The report calls for: (1) partnerships with professional associations, (2) summer institutes focused on qualitative methodology (i.e. IQRM--Institute for Qualitative Methods--the qualitative equivalent of ICPSR--Interuniversity for Political and Social Research), (3) workshops for teachers of qualitative methods. Thankfully, two such institutes now exist: the International Institute for Qualitative Methodology at the University of Calgary (twelve years old), and The Center for Qualitative Inquiry and the International Institute for Qualitative Inquiry at the University of Illinois, Urbana-Champaign, which is the independent non-profit that oversees the International Congress of Qualitative Inquiry (six years old). In addition, a global network of interconnected Qualitative Inquiry Collaborating Sites connects programs and scholars in 65 nations. In May 2009, the Fifth International Congress will be held. As has been typical each year, the 2009 program has attracted 225 panel and 1500 paper submissions from 40 disciplines and 70 nations.
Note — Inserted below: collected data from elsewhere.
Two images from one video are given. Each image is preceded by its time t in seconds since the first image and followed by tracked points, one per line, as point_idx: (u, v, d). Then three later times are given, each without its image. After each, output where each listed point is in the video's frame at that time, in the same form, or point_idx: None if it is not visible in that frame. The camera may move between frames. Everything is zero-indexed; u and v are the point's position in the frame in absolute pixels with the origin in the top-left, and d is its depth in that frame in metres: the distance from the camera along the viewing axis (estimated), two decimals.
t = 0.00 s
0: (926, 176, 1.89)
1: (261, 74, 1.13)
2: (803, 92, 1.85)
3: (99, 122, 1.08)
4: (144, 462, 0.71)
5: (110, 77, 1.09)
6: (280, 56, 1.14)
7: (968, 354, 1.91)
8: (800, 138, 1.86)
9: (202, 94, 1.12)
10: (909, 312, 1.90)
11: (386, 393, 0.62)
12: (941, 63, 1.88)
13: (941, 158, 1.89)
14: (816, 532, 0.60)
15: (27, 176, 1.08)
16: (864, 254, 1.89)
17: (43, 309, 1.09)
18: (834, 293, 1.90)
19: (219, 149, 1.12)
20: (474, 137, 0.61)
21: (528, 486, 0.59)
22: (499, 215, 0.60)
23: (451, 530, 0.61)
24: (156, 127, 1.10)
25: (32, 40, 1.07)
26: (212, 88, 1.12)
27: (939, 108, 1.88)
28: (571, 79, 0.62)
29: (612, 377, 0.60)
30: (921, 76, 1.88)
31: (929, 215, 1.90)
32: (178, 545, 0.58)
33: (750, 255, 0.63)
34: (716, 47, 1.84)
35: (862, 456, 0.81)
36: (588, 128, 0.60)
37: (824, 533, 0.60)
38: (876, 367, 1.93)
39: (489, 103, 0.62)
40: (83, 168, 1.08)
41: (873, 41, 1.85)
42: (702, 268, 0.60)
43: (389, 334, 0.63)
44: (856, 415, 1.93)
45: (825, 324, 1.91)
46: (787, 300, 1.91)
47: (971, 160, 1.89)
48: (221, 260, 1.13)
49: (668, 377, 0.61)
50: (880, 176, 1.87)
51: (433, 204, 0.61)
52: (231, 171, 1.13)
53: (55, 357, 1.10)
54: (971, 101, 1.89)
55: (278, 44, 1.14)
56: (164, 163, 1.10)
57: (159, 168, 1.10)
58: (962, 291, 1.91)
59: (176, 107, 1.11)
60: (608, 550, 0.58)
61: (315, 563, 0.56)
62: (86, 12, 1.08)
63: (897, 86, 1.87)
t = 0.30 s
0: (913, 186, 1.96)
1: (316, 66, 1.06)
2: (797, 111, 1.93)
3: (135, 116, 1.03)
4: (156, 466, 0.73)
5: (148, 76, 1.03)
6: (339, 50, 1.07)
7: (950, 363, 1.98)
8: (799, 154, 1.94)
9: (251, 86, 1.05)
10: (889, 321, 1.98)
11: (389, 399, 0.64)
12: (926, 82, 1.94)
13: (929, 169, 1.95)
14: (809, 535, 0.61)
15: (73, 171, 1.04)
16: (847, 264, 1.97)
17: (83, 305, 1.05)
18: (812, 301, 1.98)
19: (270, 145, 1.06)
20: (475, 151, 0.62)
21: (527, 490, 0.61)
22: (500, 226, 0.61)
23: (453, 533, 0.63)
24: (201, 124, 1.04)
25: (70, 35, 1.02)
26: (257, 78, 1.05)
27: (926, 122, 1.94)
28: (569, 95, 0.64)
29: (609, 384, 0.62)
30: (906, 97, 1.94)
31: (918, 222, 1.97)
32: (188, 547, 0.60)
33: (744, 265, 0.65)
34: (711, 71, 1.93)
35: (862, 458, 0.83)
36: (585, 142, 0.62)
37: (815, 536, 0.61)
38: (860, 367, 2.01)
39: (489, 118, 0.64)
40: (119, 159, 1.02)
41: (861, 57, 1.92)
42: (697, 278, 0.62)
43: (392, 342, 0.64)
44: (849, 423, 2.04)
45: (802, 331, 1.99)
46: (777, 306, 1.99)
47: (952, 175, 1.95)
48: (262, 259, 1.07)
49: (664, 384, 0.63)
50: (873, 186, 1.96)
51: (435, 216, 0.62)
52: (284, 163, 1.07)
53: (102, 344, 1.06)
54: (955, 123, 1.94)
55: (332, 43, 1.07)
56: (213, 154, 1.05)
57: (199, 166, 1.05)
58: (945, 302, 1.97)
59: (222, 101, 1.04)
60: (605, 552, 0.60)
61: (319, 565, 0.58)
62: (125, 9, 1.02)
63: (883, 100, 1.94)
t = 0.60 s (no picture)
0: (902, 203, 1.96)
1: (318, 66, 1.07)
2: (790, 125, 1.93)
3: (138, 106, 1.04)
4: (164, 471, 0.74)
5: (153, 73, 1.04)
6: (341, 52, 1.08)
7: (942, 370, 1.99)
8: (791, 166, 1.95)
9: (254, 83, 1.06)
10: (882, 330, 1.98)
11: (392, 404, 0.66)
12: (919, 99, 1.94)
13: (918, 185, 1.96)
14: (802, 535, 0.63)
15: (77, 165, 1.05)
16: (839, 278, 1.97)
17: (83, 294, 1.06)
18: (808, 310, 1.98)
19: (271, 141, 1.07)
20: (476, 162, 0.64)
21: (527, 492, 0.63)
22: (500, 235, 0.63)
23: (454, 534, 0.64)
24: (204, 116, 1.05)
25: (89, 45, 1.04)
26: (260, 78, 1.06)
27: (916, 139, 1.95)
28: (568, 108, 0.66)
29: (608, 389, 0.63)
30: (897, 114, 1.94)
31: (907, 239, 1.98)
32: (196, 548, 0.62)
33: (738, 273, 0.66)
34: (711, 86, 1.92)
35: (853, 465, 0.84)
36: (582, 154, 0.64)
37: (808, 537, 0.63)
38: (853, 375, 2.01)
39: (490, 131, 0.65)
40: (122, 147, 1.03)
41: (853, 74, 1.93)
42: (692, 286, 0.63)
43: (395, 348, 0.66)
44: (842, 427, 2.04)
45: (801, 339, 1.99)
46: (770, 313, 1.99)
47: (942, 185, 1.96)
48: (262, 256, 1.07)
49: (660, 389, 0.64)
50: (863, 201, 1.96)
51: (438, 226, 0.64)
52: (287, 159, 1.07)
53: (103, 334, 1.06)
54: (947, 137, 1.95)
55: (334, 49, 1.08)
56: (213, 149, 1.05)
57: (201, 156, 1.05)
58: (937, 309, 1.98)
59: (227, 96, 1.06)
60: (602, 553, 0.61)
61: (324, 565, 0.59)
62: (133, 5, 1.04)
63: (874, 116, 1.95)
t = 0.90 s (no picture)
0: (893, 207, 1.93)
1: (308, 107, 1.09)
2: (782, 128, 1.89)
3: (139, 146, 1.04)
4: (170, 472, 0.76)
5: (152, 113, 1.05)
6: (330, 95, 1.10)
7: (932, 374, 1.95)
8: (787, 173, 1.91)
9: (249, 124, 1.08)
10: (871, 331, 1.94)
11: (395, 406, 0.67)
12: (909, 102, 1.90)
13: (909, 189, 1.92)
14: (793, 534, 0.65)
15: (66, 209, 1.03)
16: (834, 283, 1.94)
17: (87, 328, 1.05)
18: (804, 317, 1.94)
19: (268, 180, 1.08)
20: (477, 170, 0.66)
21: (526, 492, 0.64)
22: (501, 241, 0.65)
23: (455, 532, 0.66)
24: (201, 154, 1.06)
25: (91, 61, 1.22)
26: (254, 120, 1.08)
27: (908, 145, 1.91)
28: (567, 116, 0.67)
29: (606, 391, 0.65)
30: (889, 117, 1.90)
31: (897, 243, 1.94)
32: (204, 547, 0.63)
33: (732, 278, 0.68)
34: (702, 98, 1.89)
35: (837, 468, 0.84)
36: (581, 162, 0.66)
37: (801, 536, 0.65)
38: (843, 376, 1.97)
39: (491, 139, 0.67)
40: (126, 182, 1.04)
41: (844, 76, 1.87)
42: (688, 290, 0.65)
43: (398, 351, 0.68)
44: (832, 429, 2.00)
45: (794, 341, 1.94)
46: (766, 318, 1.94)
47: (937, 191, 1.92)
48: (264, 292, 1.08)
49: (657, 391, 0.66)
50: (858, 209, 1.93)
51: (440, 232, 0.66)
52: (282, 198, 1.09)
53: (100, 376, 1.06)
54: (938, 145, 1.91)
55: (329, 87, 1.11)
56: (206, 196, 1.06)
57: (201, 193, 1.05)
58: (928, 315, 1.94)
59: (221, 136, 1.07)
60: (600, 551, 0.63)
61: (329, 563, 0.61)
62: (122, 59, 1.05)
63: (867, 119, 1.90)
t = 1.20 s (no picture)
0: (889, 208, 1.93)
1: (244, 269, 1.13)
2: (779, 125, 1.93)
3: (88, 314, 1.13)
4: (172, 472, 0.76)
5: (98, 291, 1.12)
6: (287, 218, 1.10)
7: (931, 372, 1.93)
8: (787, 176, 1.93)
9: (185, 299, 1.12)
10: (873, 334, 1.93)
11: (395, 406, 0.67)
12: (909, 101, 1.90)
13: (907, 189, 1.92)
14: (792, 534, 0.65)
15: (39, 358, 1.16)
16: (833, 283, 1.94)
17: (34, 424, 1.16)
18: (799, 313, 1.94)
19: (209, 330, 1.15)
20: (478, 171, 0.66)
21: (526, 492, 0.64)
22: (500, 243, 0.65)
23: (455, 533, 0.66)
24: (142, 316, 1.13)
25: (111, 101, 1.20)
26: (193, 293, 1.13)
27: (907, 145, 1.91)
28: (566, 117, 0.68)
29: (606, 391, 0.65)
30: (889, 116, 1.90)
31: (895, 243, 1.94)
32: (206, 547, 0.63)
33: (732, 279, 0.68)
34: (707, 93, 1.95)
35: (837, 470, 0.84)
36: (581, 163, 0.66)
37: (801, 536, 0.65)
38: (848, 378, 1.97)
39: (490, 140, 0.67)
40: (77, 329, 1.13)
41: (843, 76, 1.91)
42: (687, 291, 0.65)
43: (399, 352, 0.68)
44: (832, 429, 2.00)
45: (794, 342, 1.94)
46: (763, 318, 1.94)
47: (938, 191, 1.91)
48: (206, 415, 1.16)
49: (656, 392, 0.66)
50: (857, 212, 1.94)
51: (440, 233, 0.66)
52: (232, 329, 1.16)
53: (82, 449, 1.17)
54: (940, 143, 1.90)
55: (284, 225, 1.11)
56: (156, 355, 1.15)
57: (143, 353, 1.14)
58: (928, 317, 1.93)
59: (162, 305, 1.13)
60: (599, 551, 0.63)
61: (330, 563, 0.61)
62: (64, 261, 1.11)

Additionally, there were 70 submissions for the Illinois Distinguished Dissertation Competition, which features critical and interpretive ethnographic work

We urge NSF to take into account the work being done by interpretive and critical ethnographers in all disciplines, including Communication Studies and Education among others, and to include on their review panels and in their workshops distinguished scholars working within these approaches who can effectively represent this body of qualitative researchers in further deliberations about qualitative research.

References:

American Education Research Association. 2006. Standards for Reporting on Empirical Social Science Research in AERA publications. Available at http://www.aera.net/opportunities/?id=1480

American Education Research Association. 2008. Standards for Reporting on Humanities-Oriented Research in AERA publications. Available at http://www.aera.net/pubs/draft_Humanities Standards_April 30.pdf.

Atkinson, Paul and Sara Delamont. 2006. "In the Roiling Smoke: Qualitative Inquiry and Contested Fields." International Journal of Qualitative Studies in Education, 19, 6 (November-December): 747-755

Becker, Howard S. 2009. "How to Find Out how to do Qualitative Research." (circulated electronic document, April 2009).

Lamont, Michelle and Patricia White. 2009. Workshop on Interdisciplinary Standards for Systematic Qualitative Research (Washington: National Science Foundation), available at
http://www.nsf.gov/sbe/ses/soc/ISSQR_workshop_rpt.pdf

St. Pierre, Elizabeth A. and Kathryn Roulston. 2006. "The State of Qualitative Inquiry: A Contested Science." International Journal of Qualitative Studies in Education, 19, 6 (November-December): 673-684.